▸ **Problem to solve**: Where a line holds the word "circle", copy it from the records.

▸ **Records shown**:

-*-*-

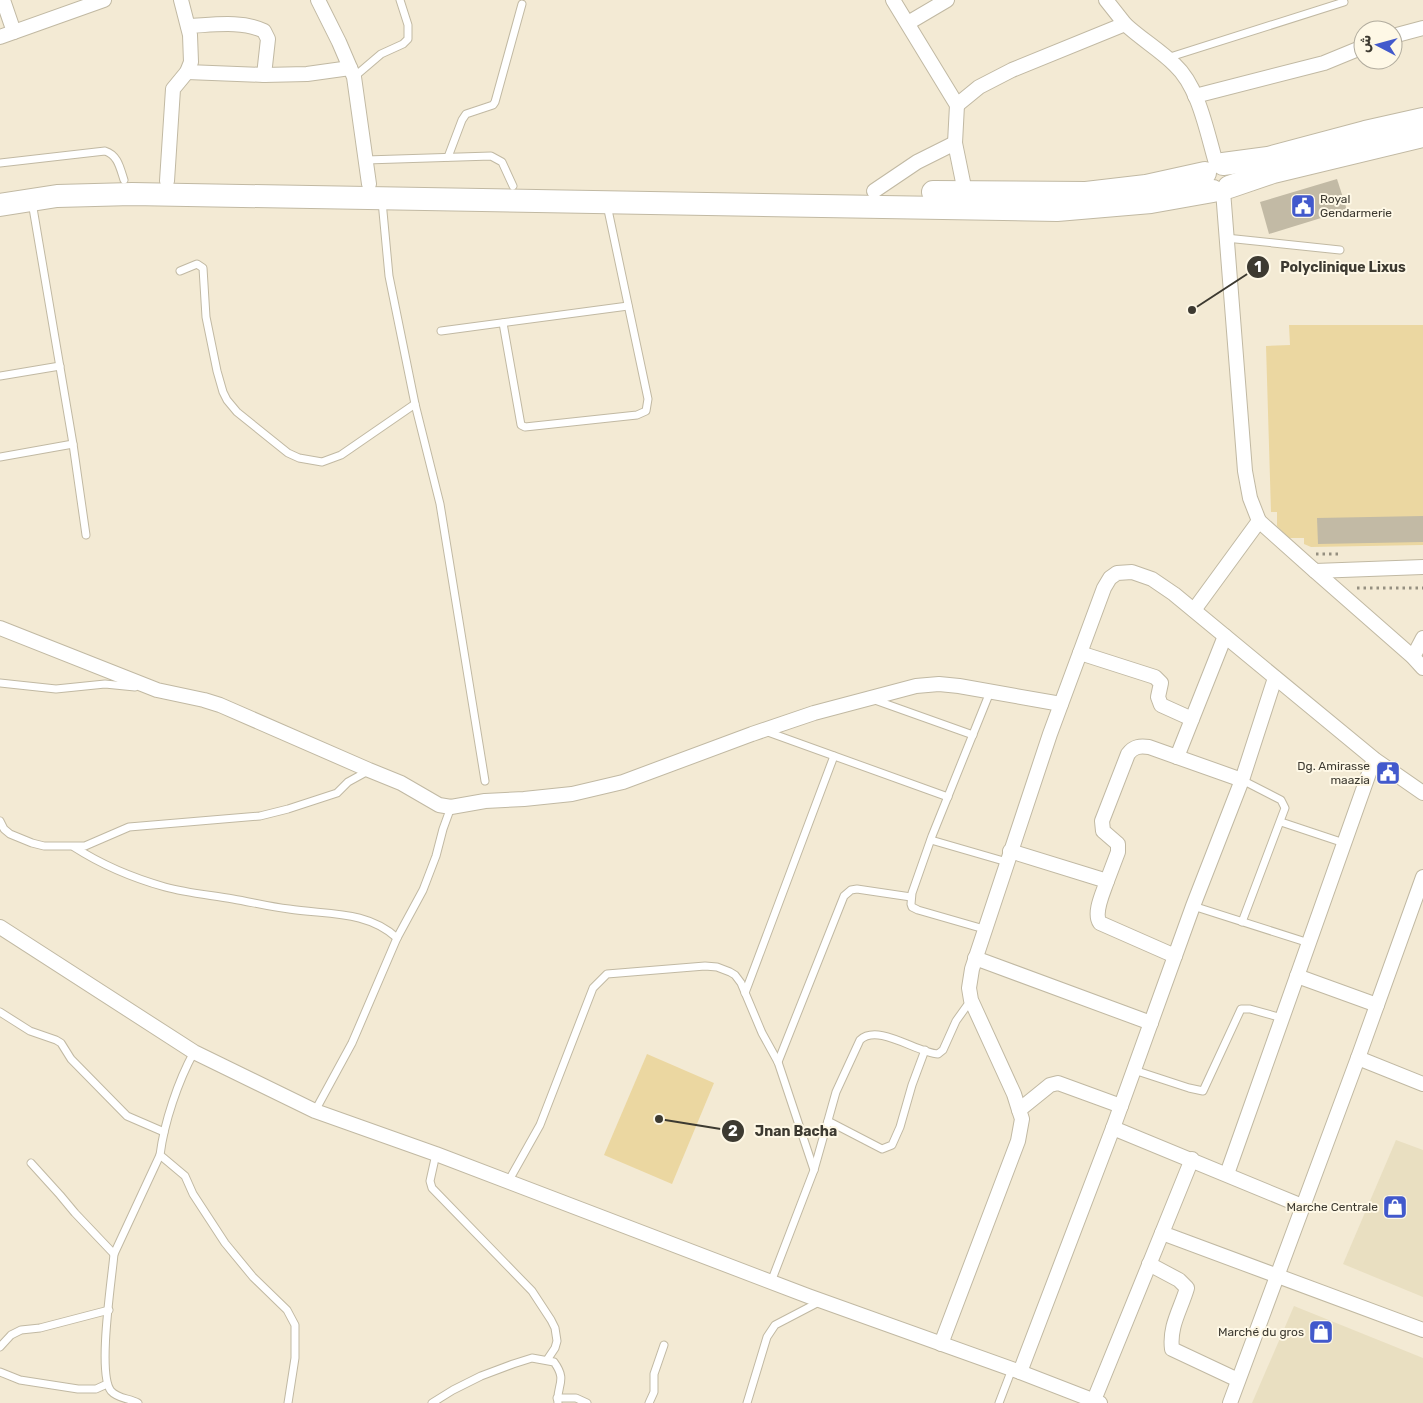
<svg xmlns="http://www.w3.org/2000/svg" width="1423" height="1403" font-family="Rubik,'Noto Naskh Arabic',sans-serif">
<style>
.built{fill:#e9dfc1}
.green{fill:#ebd7a1}
.building{fill:#c2baa5}
.lines{fill:none;stroke-linecap:round;stroke-linejoin:round}
.service-casing{stroke:#c1b9a3;stroke-width:9}
.minor-casing{stroke:#c1b9a3;stroke-width:16}
.trunk-casing{stroke:#c1b9a3;stroke-width:24}
.path{stroke:#958f80;stroke-width:3;stroke-dasharray:2.5 4;stroke-linecap:butt}
.service{stroke:#fff;stroke-width:7}
.minor{stroke:#fff;stroke-width:14}
.trunk{stroke:#fff;stroke-width:22}
.labels{text-anchor:middle;stroke-width:4;stroke-linejoin:round;paint-order:stroke}
.poi-label{font-size:12px;fill:#3d3a31;stroke:#fef8e6;text-anchor:end}
.leader{fill:none;stroke:#3d3a31;stroke-width:2}
.callout-dot{fill:#3d3a31;stroke:#fef8e6;stroke-width:2}
.mark-label{font-size:15px;text-anchor:middle;font-weight:bold;fill:#fff}
.callout-label{font-size:14px;text-anchor:middle;font-weight:bold;fill:#3d3a31;stroke:#fef8e6;stroke-width:4;stroke-linejoin:round;paint-order:stroke}
</style>
<rect width="100%" height="100%" fill="#f3ead4"/>
<!-- built -->
<g class="built">
<path d="M 1396,1140 L 1423,1150 L 1423,1297 L 1343,1264 Z"/>
<path d="M 1294,1306 L 1423,1358 L 1423,1403 L 1252,1403 Z"/>
</g>
<!-- green -->
<g class="green">
<path d="M 1289,325 L 1423,325 L 1423,545 L 1311,547 L 1304,544 L 1304,538 L 1289,538 L 1277,526 L 1277,512 L 1271,512 L 1266,346 L 1290,345 Z"/>
<path d="M 647,1054 L 714,1083 L 672,1184 L 604,1155 Z"/>
</g>
<!-- building -->
<g class="building">
<path d="M 1337,179 L 1347,210 L 1269,234 L 1260,202 Z"/>
<path d="M 1423,516 L 1423,542 L 1318,544 L 1317,518 Z"/>
</g>
<g class="lines">
<defs>
<g id="service">
<path d="M 1167,58 L 1344,2"/>
<path d="M 354,77 L 381,54 L 403,44 L 408,39 L 408,25 L 400,0"/>
<path d="M 448,157 L 462,120 L 466,114 L 493,105 L 495,102 L 522,4"/>
<path d="M 366,160 L 491,156 L 502,162 L 513,186"/>
<path d="M 0,163 L 105,151 C 118,155 120,168 124,180"/>
<path d="M 382,201 L 389,276 L 415,404 L 440,504 L 485,781"/>
<path d="M 32,202 L 73,444 L 86,535"/>
<path d="M 1226,238 L 1340,250"/>
<path d="M 180,271 L 197,264 L 203,268 L 206,317 L 217,371 L 223,392 L 227,400 L 237,412 L 273,441 L 288,453 L 299,458 L 322,462 L 341,455 L 415,404"/>
<path d="M 503,323 L 521,425 L 525,427 L 637,415 L 646,411 L 648,399 L 607,205"/>
<path d="M 441,331 L 628,306"/>
<path d="M 0,376 L 60,366"/>
<path d="M 0,457 L 73,444"/>
<path d="M 0,683 L 56,689 L 105,684 L 135,687"/>
<path d="M 872,699 L 973,735"/>
<path d="M 765,731 L 948,797"/>
<path d="M 0,821 L 4,829 L 10,834 L 32,843 L 44,846 L 85,846 L 129,827 L 260,816 L 288,809 L 337,793 L 348,782 L 368,771"/>
<path d="M 1281,822 L 1344,843"/>
<path d="M 931,840 L 1007,862"/>
<path d="M 74,847 C 102,865 133,878 165,887 C 187,893 210,895 233,899 C 251,902 270,907 289,909 C 326,915 367,910 397,938"/>
<path d="M 1193,906 L 1309,943"/>
<path d="M 1242,922 L 1285,808 L 1281,800 L 1242,780"/>
<path d="M 984,929 L 918,910 L 912,907 L 911,904 L 912,893 L 932,836 L 990,692"/>
<path d="M 745,993 L 834,756"/>
<path d="M 0,1012 L 30,1031 L 56,1040 L 61,1043 L 71,1059 L 127,1116 L 164,1132"/>
<path d="M 194,1052 C 178,1081 164,1123 160,1155 L 185,1176 L 193,1194 L 225,1243 L 253,1277 L 287,1310 L 295,1325 L 295,1358 L 288,1403"/>
<path d="M 778,1062 L 844,896 L 851,890 L 857,889 L 911,897"/>
<path d="M 1134,1070 L 1189,1088 L 1203,1091 L 1241,1009 L 1250,1009 L 1282,1018"/>
<path d="M 315,1111 L 352,1043 L 397,938 L 423,890 L 436,856 L 443,829 L 451,807"/>
<path d="M 828,1121 L 882,1149 L 892,1145 L 900,1127 L 912,1085 L 925,1050"/>
<path d="M 436,1154 L 430,1181 L 432,1188 L 532,1291 L 551,1320 L 555,1328 L 557,1341 L 555,1348 L 547,1360"/>
<path d="M 31,1163 L 60,1195 L 75,1213 L 114,1254 L 160,1155"/>
<path d="M 508,1182 L 540,1125 L 593,988 L 607,974 L 705,966 L 717,967 L 730,972 L 735,975 L 741,983 L 762,1033 L 778,1062 L 814,1170"/>
<path d="M 114,1254 C 112,1278 97,1374 111,1391 C 118,1399 129,1398 138,1403"/>
<path d="M 771,1282 L 814,1170 L 836,1092 L 860,1040 C 878,1023 917,1053 938,1054 L 943,1050 L 956,1021 L 971,1000"/>
<path d="M 0,1347 L 11,1335 L 21,1330 L 40,1328 L 109,1310"/>
<path d="M 0,1372 L 20,1380 L 78,1389 L 96,1389 L 107,1384"/>
<path d="M 557,1398 L 576,1398 L 587,1403"/>
<path d="M 432,1403 L 453,1390 L 481,1376 L 513,1364 L 532,1358 L 554,1362 C 568,1381 556,1385 558,1403"/>
<path d="M 649,1403 L 654,1392 L 654,1374 L 664,1345"/>
<path d="M 747,1403 L 767,1337 L 775,1325 L 821,1301"/>
<path d="M 999,1403 L 1012,1369"/>
</g>
<g id="minor">
<path d="M 3,0 L 14,32"/>
<path d="M 318,0 L 339,42 L 354,77 L 369,184"/>
<path d="M 893,0 L 957,105 L 955,143 L 965,192"/>
<path d="M 908,23 L 947,0"/>
<path d="M 1125,24 C 1141,39 1160,50 1175,65 C 1199,87 1207,133 1216,163"/>
<path d="M 188,26 C 212,25 242,20 264,31 L 268,39 L 264,75"/>
<path d="M 1393,36 L 1423,28"/>
<path d="M 0,37 L 104,0"/>
<path d="M 187,72 L 264,75 L 307,74 L 350,68"/>
<path d="M 1195,96 L 1324,63 L 1363,47"/>
<path d="M 957,105 L 979,87 L 1012,70 L 1125,24 L 1106,0"/>
<path d="M 167,181 L 173,89 L 187,72 L 191,62 L 190,35 L 181,0"/>
<path d="M 874,191 L 917,162 L 955,143"/>
<path d="M 1223,191 L 1245,471 L 1250,498 L 1259,521"/>
<path d="M 1315,571 L 1413,657 L 1423,668"/>
<path d="M 1194,610 L 1259,521 L 1315,571 L 1423,567"/>
<path d="M 0,628 L 157,690 L 204,700 L 220,705 L 369,770 L 401,783 L 439,805 L 451,807 L 485,801 L 524,799 L 572,794 L 623,782 L 752,734 L 814,713 L 916,686 L 939,684 L 959,686 L 1061,704"/>
<path d="M 1080,653 L 1155,677 L 1161,683 L 1158,697 L 1161,705 L 1192,719"/>
<path d="M 1413,657 L 1423,638"/>
<path d="M 1177,757 L 1225,636"/>
<path d="M 1010,851 L 1107,881 C 1103,893 1093,913 1100,923 L 1175,956"/>
<path d="M 1107,881 L 1118,852 L 1118,844 L 1103,831 L 1102,821 L 1128,754 C 1134,746 1140,746 1149,747 L 1242,780"/>
<path d="M 0,927 L 194,1052 L 315,1111 L 436,1154 L 808,1296 L 1020,1372 L 1100,1403"/>
<path d="M 975,958 L 1151,1023"/>
<path d="M 1297,976 L 1377,1005"/>
<path d="M 1358,1058 L 1423,1084"/>
<path d="M 1019,1110 L 1050,1085 L 1058,1083 L 1121,1106"/>
<path d="M 1113,1128 L 1302,1206"/>
<path d="M 1192,1159 L 1162,1233 L 1423,1330"/>
<path d="M 1227,1174 L 1374,759"/>
<path d="M 1149,1264 L 1179,1280 L 1187,1288 C 1181,1309 1169,1326 1172,1349 L 1238,1380"/>
<path d="M 941,1344 L 1018,1141 L 1022,1119 L 1019,1110 L 1014,1094 L 971,1000 L 969,988 L 972,969 L 1050,734 L 1104,588 L 1110,578 L 1117,573 L 1132,572 L 1152,579 L 1174,594 L 1374,759 L 1423,793"/>
<path d="M 1020,1372 L 1113,1128 L 1193,906 L 1242,780 L 1275,678"/>
<path d="M 1094,1400 L 1162,1233"/>
<path d="M 1230,1403 L 1358,1058 L 1423,877"/>
</g>
<g id="trunk">
<path d="M 1223,164 L 1268,158 L 1365,132 L 1423,119"/>
<path d="M 1229,187 L 1273,172 L 1423,136"/>
<path d="M 933,192 L 1086,193 L 1146,186 L 1205,173"/>
<path d="M 0,205 L 57,196 L 132,194 L 1057,210 L 1151,202 L 1213,191"/>
</g>
</defs>
<!-- service casing -->
<use href="#service" class="service-casing"/>
<!-- minor casing -->
<use href="#minor" class="minor-casing"/>
<!-- trunk casing -->
<use href="#trunk" class="trunk-casing"/>
<!-- path -->
<g class="path">
<path d="M 1316,554 L 1340,554"/>
<path d="M 1357,588 L 1423,588"/>
</g>
<!-- service -->
<use href="#service" class="service"/>
<!-- minor -->
<use href="#minor" class="minor"/>
<!-- trunk -->
<use href="#trunk" class="trunk"/>
</g>
<!-- icons -->
<defs>
<symbol id="civic-square" viewBox="-11 -11 22 22"><rect x="-9" y="-9" width="18" height="18" rx="4" fill="#4259cc" stroke="#fef8e6"/><path d="M-.6-6.5H3V-4.5H.6V-3L4-1V1h2V6H-6V1h2V-1L-.6-3ZM-1.2 2.5V6h2.4V2.5Z" fill="#fff"/></symbol>
<symbol id="shop-square" viewBox="-11 -11 22 22"><rect x="-9" y="-9" width="18" height="18" rx="4" fill="#4259cc" stroke="#fef8e6"/><path d="M-5-2.5h2.3a2.7 3.5 0 0 1 5.4 0H5L5.5 6h-11ZM-1.5-2.5h3a1.5 2.3 0 0 0-3 0Z" fill="#fff"/></symbol>
</defs>
<g fill-rule="evenodd">
<use href="#civic-square" x="1289" y="192" width="28" height="28"/>
<use href="#civic-square" x="1374" y="759" width="28" height="28"/>
<use href="#shop-square" x="1381" y="1193" width="28" height="28"/>
<use href="#shop-square" x="1307" y="1318" width="28" height="28"/>
</g>
<g class="labels">
<!-- poi labels -->
<g class="poi-label">
<text x="1320" y="203" text-anchor="start">Royal<tspan x="1320" dy="14">Gendarmerie</tspan></text>
<text x="1370" y="770">Dg. Amirasse<tspan x="1370" dy="14">maazia</tspan></text>
<text x="1378" y="1211">Marche Centrale</text>
<text x="1304" y="1336">Marché du gros</text>
</g>
</g>
<!-- callouts -->
<path class="leader" d="M1192 310L1258 267M659 1119L733 1131"/>
<g class="callout-dot">
<circle cx="1192" cy="310" r="5"/>
<circle cx="659" cy="1119" r="5"/>
<circle cx="1258" cy="267" r="12"/>
<circle cx="733" cy="1131" r="12"/>
</g>
<g class="mark-label">
<text x="1258" y="272">1</text>
<text x="733" y="1136">2</text>
</g>
<g class="callout-label">
<text x="1343" y="272">Polyclinique Lixus</text>
<text x="796" y="1136">Jnan Bacha</text>
</g>
<!-- north arrow -->
<g transform="translate(1378 45) rotate(276)"><circle r="24" fill="#fef8e6" stroke="#b1ac9e"/>
<path d="M0-4L9 19L0 12L-9 19Z" fill="#4259cc"/>
<text y="-8" font-size="14" font-weight="bold" text-anchor="middle" fill="#3d3a31">ش</text>
</g>
</svg>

-*-*-

▸ **Solution for this exercise**:
<circle cx="1192" cy="310" r="5"/>
<circle cx="659" cy="1119" r="5"/>
<circle cx="1258" cy="267" r="12"/>
<circle cx="733" cy="1131" r="12"/>
<g transform="translate(1378 45) rotate(276)"><circle r="24" fill="#fef8e6" stroke="#b1ac9e"/>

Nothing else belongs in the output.